= Beginning of Section =

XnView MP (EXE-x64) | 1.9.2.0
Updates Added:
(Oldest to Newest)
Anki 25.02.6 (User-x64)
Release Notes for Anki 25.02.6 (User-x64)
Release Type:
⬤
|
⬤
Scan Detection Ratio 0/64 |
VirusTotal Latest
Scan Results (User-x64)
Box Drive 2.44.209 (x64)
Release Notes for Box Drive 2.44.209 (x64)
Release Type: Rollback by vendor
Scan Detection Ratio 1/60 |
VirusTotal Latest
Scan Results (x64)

= End of Section =

Please return the data above exactly as given.

XnView MP (EXE-x64) | 1.9.2.0
Updates Added:
(Oldest to Newest)
Anki 25.02.6 (User-x64)
Release Notes for Anki 25.02.6 (User-x64)
Release Type:
⬤
|
⬤
Scan Detection Ratio 0/64 |
VirusTotal Latest
Scan Results (User-x64)
Box Drive 2.44.209 (x64)
Release Notes for Box Drive 2.44.209 (x64)
Release Type: Rollback by vendor
Scan Detection Ratio 1/60 |
VirusTotal Latest
Scan Results (x64)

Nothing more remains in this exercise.